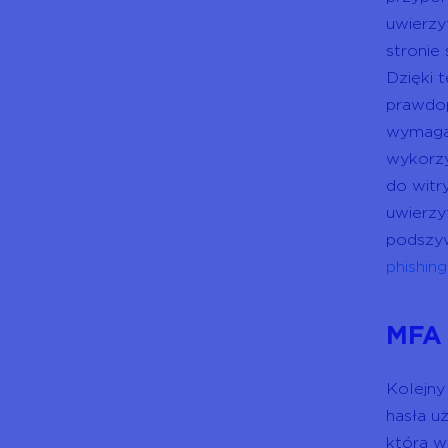
uwierzy
stronie
Dzięki 
prawdop
wymagan
wykorzy
do witr
uwierzy
podszyw
phishin
MFA
Kolejny
hasła u
która w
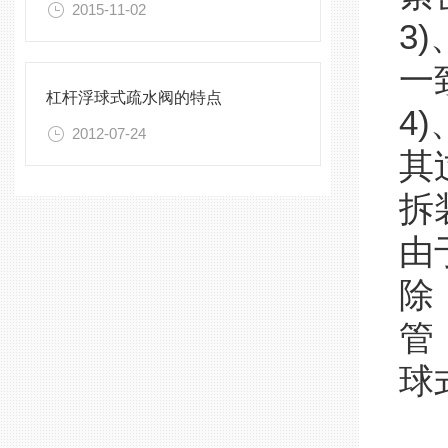
2015-11-02
3
一
杠杆浮球式疏水阀的特点
4
2012-07-24
其
拆
由
除
管
球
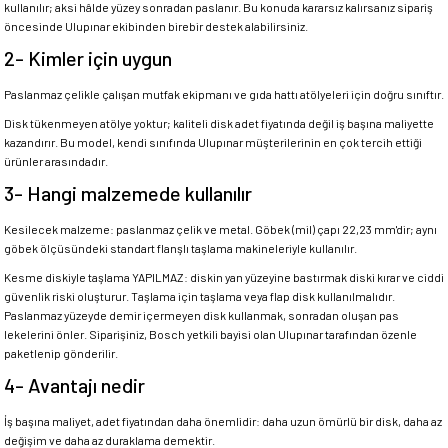
kullanılır; aksi hâlde yüzey sonradan paslanır. Bu konuda kararsız kalırsanız sipariş
öncesinde Ulupınar ekibinden birebir destek alabilirsiniz.
2- Kimler için uygun
Paslanmaz çelikle çalışan mutfak ekipmanı ve gıda hattı atölyeleri için doğru sınıftır.
Disk tükenmeyen atölye yoktur; kaliteli disk adet fiyatında değil iş başına maliyette
kazandırır. Bu model, kendi sınıfında Ulupınar müşterilerinin en çok tercih ettiği
ürünler arasındadır.
3- Hangi malzemede kullanılır
Kesilecek malzeme: paslanmaz çelik ve metal. Göbek (mil) çapı 22,23 mm'dir; aynı
göbek ölçüsündeki standart flanşlı taşlama makineleriyle kullanılır.
Kesme diskiyle taşlama YAPILMAZ: diskin yan yüzeyine bastırmak diski kırar ve ciddi
güvenlik riski oluşturur. Taşlama için taşlama veya flap disk kullanılmalıdır.
Paslanmaz yüzeyde demir içermeyen disk kullanmak, sonradan oluşan pas
lekelerini önler. Siparişiniz, Bosch yetkili bayisi olan Ulupınar tarafından özenle
paketlenip gönderilir.
4- Avantajı nedir
İş başına maliyet, adet fiyatından daha önemlidir: daha uzun ömürlü bir disk, daha az
değişim ve daha az duraklama demektir.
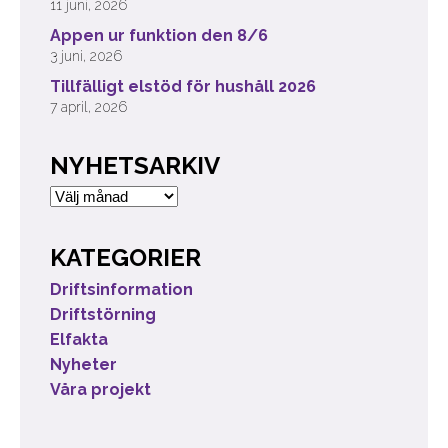
11 juni, 2026
Appen ur funktion den 8/6
3 juni, 2026
Tillfälligt elstöd för hushåll 2026
7 april, 2026
NYHETSARKIV
Nyhetsarkiv
KATEGORIER
Driftsinformation
Driftstörning
Elfakta
Nyheter
Våra projekt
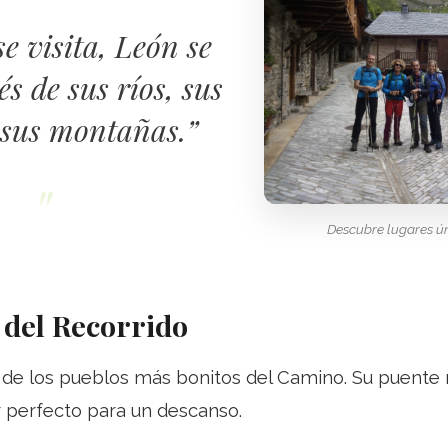
e visita, León se
és de sus ríos, sus
 sus montañas.”
Descubre lugares ún
 del Recorrido
de los pueblos más bonitos del Camino. Su puente 
ar perfecto para un descanso.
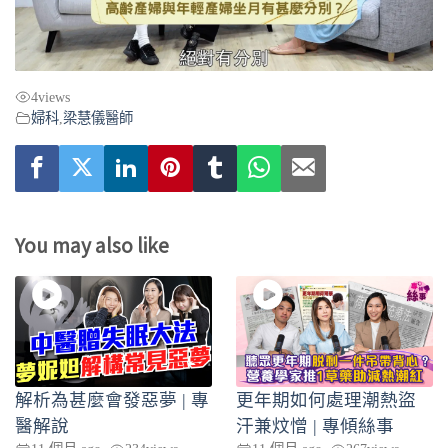
Video
4
views
婦科
,
梁慧儀醫師
You may also like
解析為甚麼會發惡夢 | 專
更年期如何處理潮熱盜
醫解說
汗兼炆憎 | 專傾絲事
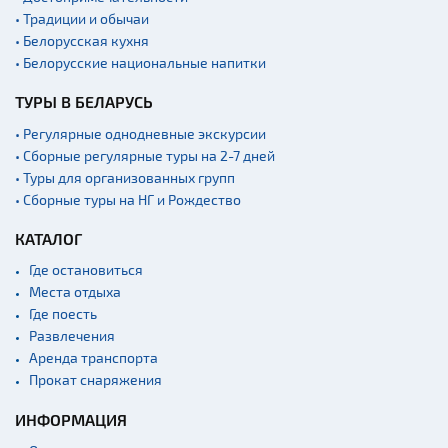
• Традиции и обычаи
• Белорусская кухня
• Белорусские национальные напитки
ТУРЫ В БЕЛАРУСЬ
• Регулярные однодневные экскурсии
• Сборные регулярные туры на 2-7 дней
• Туры для организованных групп
• Сборные туры на НГ и Рождество
КАТАЛОГ
Где остановиться
Места отдыха
Где поесть
Развлечения
Аренда транспорта
Прокат снаряжения
ИНФОРМАЦИЯ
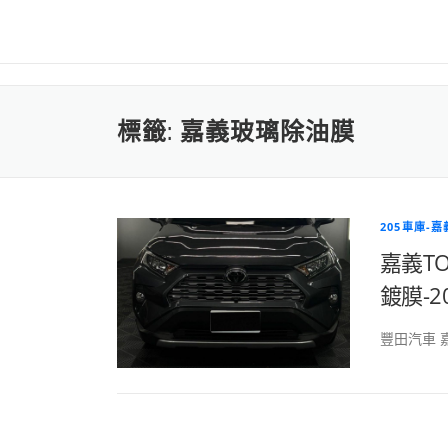
標籤:
嘉義玻璃除油膜
205車庫-
嘉義T
鍍膜-
豐田汽車 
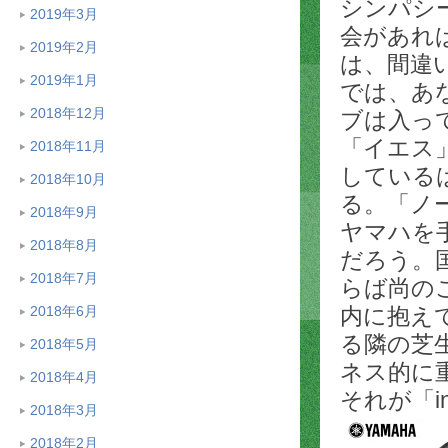
シンパシ
2019年3月
会があれ
2019年2月
は、間違
2019年1月
では、あ
2018年12月
ブは入っ
「イエス
2018年11月
している
2018年10月
る。「ノ
2018年9月
ヤマハを
2018年8月
だろう。
2018年7月
らば尚の
2018年6月
内に抱え
る隣の芝
2018年5月
ネス的に
2018年4月
それが「i
2018年3月
2018年2月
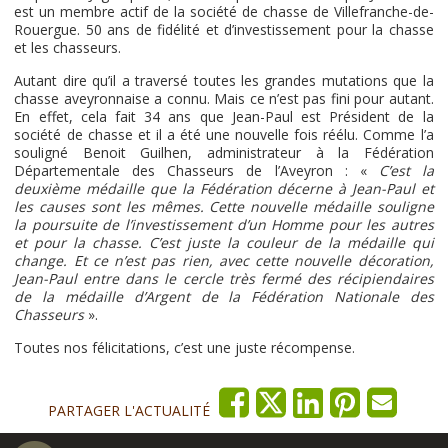
est un membre actif de la société de chasse de Villefranche-de-
Rouergue. 50 ans de fidélité et d’investissement pour la chasse
et les chasseurs.
Autant dire qu’il a traversé toutes les grandes mutations que la
chasse aveyronnaise a connu. Mais ce n’est pas fini pour autant.
En effet, cela fait 34 ans que Jean-Paul est Président de la
société de chasse et il a été une nouvelle fois réélu. Comme l’a
souligné Benoit Guilhen, administrateur à la Fédération
Départementale des Chasseurs de l’Aveyron : «
C’est la
deuxième médaille que la Fédération décerne à Jean-Paul et
les causes sont les mêmes. Cette nouvelle médaille souligne
la poursuite de l’investissement d’un Homme pour les autres
et pour la chasse. C’est juste la couleur de la médaille qui
change. Et ce n’est pas rien, avec cette nouvelle décoration,
Jean-Paul entre dans le cercle très fermé des récipiendaires
de la médaille d’Argent de la Fédération Nationale des
Chasseurs
».
Toutes nos félicitations, c’est une juste récompense.
PARTAGER L'ACTUALITÉ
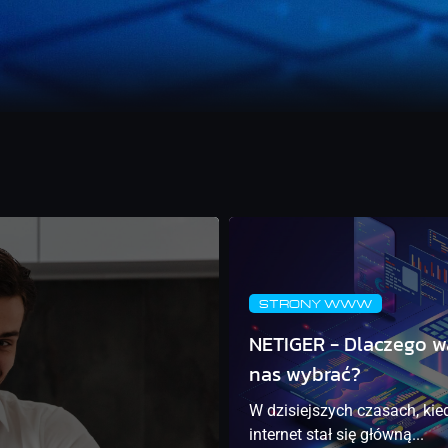
STRONY WWW
NETIGER - Dlaczego w
nas wybrać?
W dzisiejszych czasach, kie
internet stał się główną...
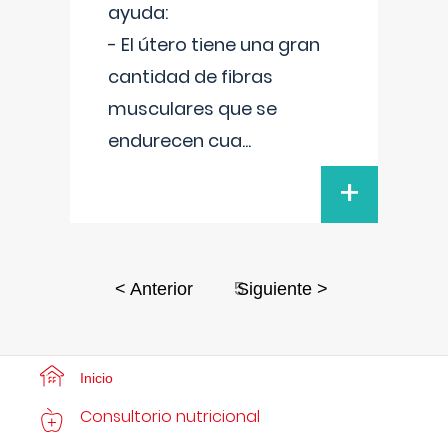
ayuda:
- El útero tiene una gran
cantidad de fibras
musculares que se
endurecen cua
...
+
5
< Anterior
Siguiente >
Inicio
Consultorio nutricional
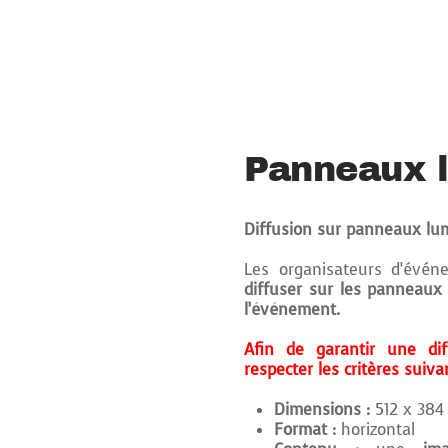
Panneaux 
Diffusion sur panneaux lum
Les organisateurs d’évé
diffuser sur les panneaux
l’événement.
Afin de garantir une dif
respecter les critères suiva
Dimensions :
512 x 384 
Format :
horizontal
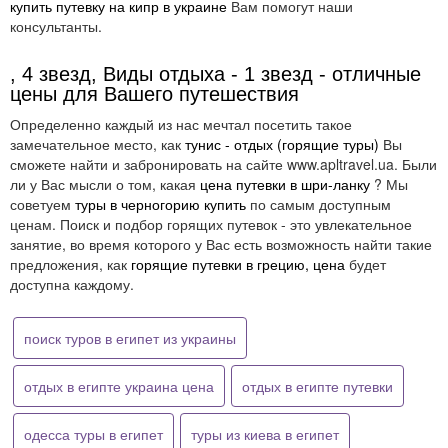
купить путевку на кипр в украине
Вам помогут наши
консультанты.
, 4 звезд, Виды отдыха - 1 звезд - отличные
цены для Вашего путешествия
Определенно каждый из нас мечтал посетить такое
замечательное место, как
тунис - отдых (горящие туры)
Вы
сможете найти и забронировать на сайте www.apltravel.ua. Были
ли у Вас мысли о том, какая
цена путевки в шри-ланку
? Мы
советуем
туры в черногорию купить
по самым доступным
ценам. Поиск и подбор горящих путевок - это увлекательное
занятие, во время которого у Вас есть возможность найти такие
предложения, как
горящие путевки в грецию, цена
будет
доступна каждому.
поиск туров в египет из украины
отдых в египте украина цена
отдых в египте путевки
одесса туры в египет
туры из киева в египет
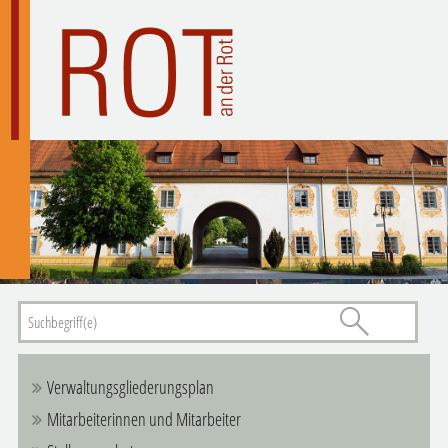
Verwaltungsgliederungsplan
Mitarbeiterinnen und Mitarbeiter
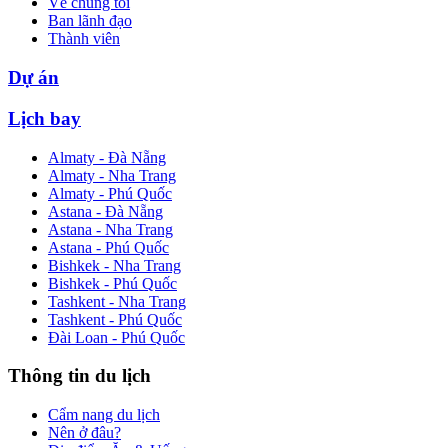
Về chúng tôi
Ban lãnh đạo
Thành viên
Dự án
Lịch bay
Almaty - Đà Nẵng
Almaty - Nha Trang
Almaty - Phú Quốc
Astana - Đà Nẵng
Astana - Nha Trang
Astana - Phú Quốc
Bishkek - Nha Trang
Bishkek - Phú Quốc
Tashkent - Nha Trang
Tashkent - Phú Quốc
Đài Loan - Phú Quốc
Thông tin du lịch
Cẩm nang du lịch
Nên ở đâu?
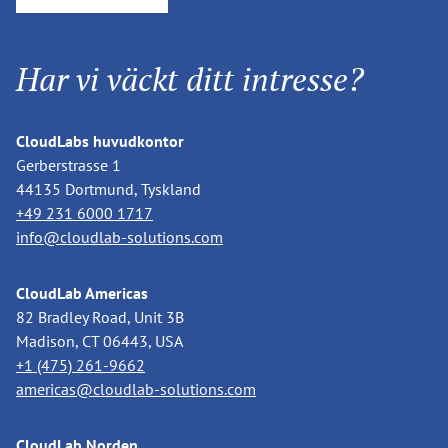
Har vi väckt ditt intresse?
CloudLabs huvudkontor
Gerberstrasse 1
44135 Dortmund, Tyskland
+49 231 6000 1717
info@cloudlab-solutions.com
CloudLab Americas
82 Bradley Road, Unit 3B
Madison, CT 06443, USA
+1 (475) 261-9662
americas@cloudlab-solutions.com
CloudLab Norden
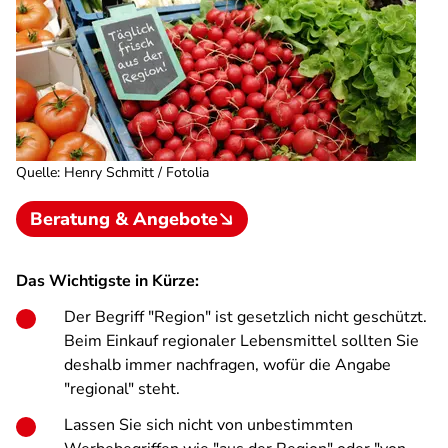
Quelle
:
Henry Schmitt / Fotolia
Beratung & Angebote
Das Wichtigste in Kürze:
Der Begriff "Region" ist gesetzlich nicht geschützt.
Beim Einkauf regionaler Lebensmittel sollten Sie
deshalb immer nachfragen, wofür die Angabe
"regional" steht.
Lassen Sie sich nicht von unbestimmten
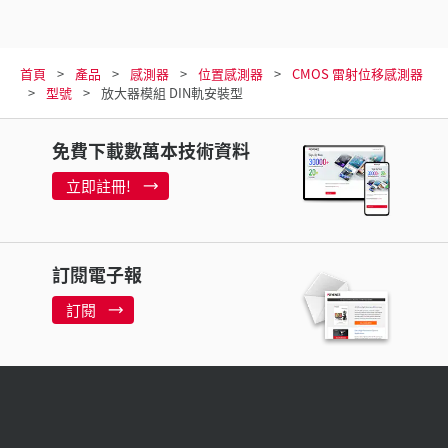
首頁
產品
感測器
位置感測器
CMOS 雷射位移感測器
型號
放大器模組 DIN軌安裝型
免費下載數萬本技術資料
立即註冊!
訂閱電子報
訂閱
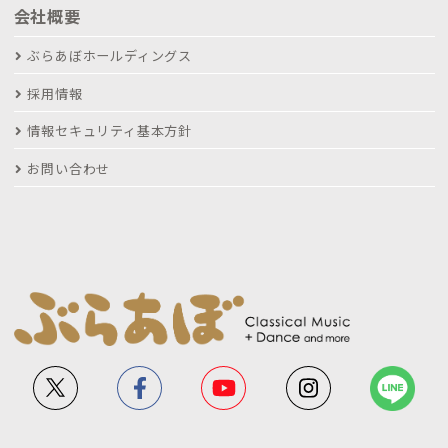
会社概要
ぶらあぼホールディングス
採用情報
情報セキュリティ基本方針
お問い合わせ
###
**Your goal**. Quote every line above word for word, leaving out the pictures.

**Answer to this exercise**.
uwierzy
stronie
Dzięki 
prawdop
wymagan
wykorzy
do witr
uwierzy
podszyw
phishin
MFA
Kolejny
hasła u
która w
2015-11-02
3
一
杠杆浮球式疏水阀的特点
4
2012-07-24
其
拆
由
除
管
球
kullanılır; aksi hâlde yüzey sonradan paslanır. Bu konuda kararsız kalırsanız sipariş
öncesinde Ulupınar ekibinden birebir destek alabilirsiniz.
2- Kimler için uygun
Paslanmaz çelikle çalışan mutfak ekipmanı ve gıda hattı atölyeleri için doğru sınıftır.
Disk tükenmeyen atölye yoktur; kaliteli disk adet fiyatında değil iş başına maliyette
kazandırır. Bu model, kendi sınıfında Ulupınar müşterilerinin en çok tercih ettiği
ürünler arasındadır.
3- Hangi malzemede kullanılır
Kesilecek malzeme: paslanmaz çelik ve metal. Göbek (mil) çapı 22,23 mm'dir; aynı
göbek ölçüsündeki standart flanşlı taşlama makineleriyle kullanılır.
Kesme diskiyle taşlama YAPILMAZ: diskin yan yüzeyine bastırmak diski kırar ve ciddi
güvenlik riski oluşturur. Taşlama için taşlama veya flap disk kullanılmalıdır.
Paslanmaz yüzeyde demir içermeyen disk kullanmak, sonradan oluşan pas
lekelerini önler. Siparişiniz, Bosch yetkili bayisi olan Ulupınar tarafından özenle
paketlenip gönderilir.
4- Avantajı nedir
İş başına maliyet, adet fiyatından daha önemlidir: daha uzun ömürlü bir disk, daha az
değişim ve daha az duraklama demektir.
11 juni, 2026
Appen ur funktion den 8/6
3 juni, 2026
Tillfälligt elstöd för hushåll 2026
7 april, 2026
NYHETSARKIV
Nyhetsarkiv
KATEGORIER
Driftsinformation
Driftstörning
Elfakta
Nyheter
Våra projekt
e visita, León se
és de sus ríos, sus
 sus montañas.”
Descubre lugares ún
 del Recorrido
de los pueblos más bonitos del Camino. Su puente 
ar perfecto para un descanso.
Video
4
views
婦科
,
梁慧儀醫師
You may also like
解析為甚麼會發惡夢 | 專
更年期如何處理潮熱盜
醫解說
汗兼炆憎 | 專傾絲事
• Традиции и обычаи
• Белорусская кухня
• Белорусские национальные напитки
ТУРЫ В БЕЛАРУСЬ
• Регулярные однодневные экскурсии
• Сборные регулярные туры на 2-7 дней
• Туры для организованных групп
• Сборные туры на НГ и Рождество
КАТАЛОГ
Где остановиться
Места отдыха
Где поесть
Развлечения
Аренда транспорта
Прокат снаряжения
ИНФОРМАЦИЯ
標籤:
嘉義玻璃除油膜
205車庫-
嘉義T
鍍膜-
豐田汽車 
シンパシ
2019年3月
会があれ
2019年2月
は、間違
2019年1月
では、あ
2018年12月
ブは入っ
「イエス
2018年11月
している
2018年10月
る。「ノ
2018年9月
ヤマハを
2018年8月
だろう。
2018年7月
らば尚の
2018年6月
内に抱え
る隣の芝
2018年5月
ネス的に
2018年4月
それが「i
2018年3月
2018年2月
est un membre actif de la société de chasse de Villefranche-de-
Rouergue. 50 ans de fidélité et d’investissement pour la chasse
et les chasseurs.
Autant dire qu’il a traversé toutes les grandes mutations que la
chasse aveyronnaise a connu. Mais ce n’est pas fini pour autant.
En effet, cela fait 34 ans que Jean-Paul est Président de la
société de chasse et il a été une nouvelle fois réélu. Comme l’a
souligné Benoit Guilhen, administrateur à la Fédération
Départementale des Chasseurs de l’Aveyron : «
C’est la
deuxième médaille que la Fédération décerne à Jean-Paul et
les causes sont les mêmes. Cette nouvelle médaille souligne
la poursuite de l’investissement d’un Homme pour les autres
et pour la chasse. C’est juste la couleur de la médaille qui
change. Et ce n’est pas rien, avec cette nouvelle décoration,
Jean-Paul entre dans le cercle très fermé des récipiendaires
de la médaille d’Argent de la Fédération Nationale des
Chasseurs
».
Toutes nos félicitations, c’est une juste récompense.
PARTAGER L'ACTUALITÉ
STRONY WWW
NETIGER - Dlaczego w
nas wybrać?
W dzisiejszych czasach, kie
internet stał się główną...
ayuda:
- El útero tiene una gran
cantidad de fibras
musculares que se
endurecen cua
...
+
5
< Anterior
Siguiente >
Inicio
Consultorio nutricional
Panneaux 
Diffusion sur panneaux lum
Les organisateurs d’évé
diffuser sur les panneaux
l’événement.
Afin de garantir une dif
respecter les critères suiva
Dimensions :
512 x 384 
Format :
horizontal
купить путевку на кипр в украине
Вам помогут наши
консультанты.
, 4 звезд, Виды отдыха - 1 звезд - отличные
цены для Вашего путешествия
Определенно каждый из нас мечтал посетить такое
замечательное место, как
тунис - отдых (горящие туры)
Вы
сможете найти и забронировать на сайте www.apltravel.ua. Были
ли у Вас мысли о том, какая
цена путевки в шри-ланку
? Мы
советуем
туры в черногорию купить
по самым доступным
ценам. Поиск и подбор горящих путевок - это увлекательное
занятие, во время которого у Вас есть возможность найти такие
предложения, как
горящие путевки в грецию, цена
будет
доступна каждому.
поиск туров в египет из украины
отдых в египте украина цена
отдых в египте путевки
одесса туры в египет
туры из киева в египет
Verwaltungsgliederungsplan
Mitarbeiterinnen und Mitarbeiter
Về chúng tôi
Ban lãnh đạo
Thành viên
Dự án
Lịch bay
Almaty - Đà Nẵng
Almaty - Nha Trang
Almaty - Phú Quốc
Astana - Đà Nẵng
Astana - Nha Trang
Astana - Phú Quốc
Bishkek - Nha Trang
Bishkek - Phú Quốc
Tashkent - Nha Trang
Tashkent - Phú Quốc
Đài Loan - Phú Quốc
Thông tin du lịch
Cẩm nang du lịch
Nên ở đâu?
Har vi väckt ditt intresse?
CloudLabs huvudkontor
Gerberstrasse 1
44135 Dortmund, Tyskland
+49 231 6000 1717
info@cloudlab-solutions.com
CloudLab Americas
82 Bradley Road, Unit 3B
Madison, CT 06443, USA
+1 (475) 261-9662
americas@cloudlab-solutions.com
CloudLab Norden
Quelle
:
Henry Schmitt / Fotolia
Beratung & Angebote
Das Wichtigste in Kürze:
Der Begriff "Region" ist gesetzlich nicht geschützt.
Beim Einkauf regionaler Lebensmittel sollten Sie
deshalb immer nachfragen, wofür die Angabe
"regional" steht.
Lassen Sie sich nicht von unbestimmten
首頁
產品
感測器
位置感測器
CMOS 雷射位移感測器
型號
放大器模組 DIN軌安裝型
免費下載數萬本技術資料
立即註冊!
訂閱電子報
訂閱
会社概要
ぶらあぼホールディングス
採用情報
情報セキュリティ基本方針
お問い合わせ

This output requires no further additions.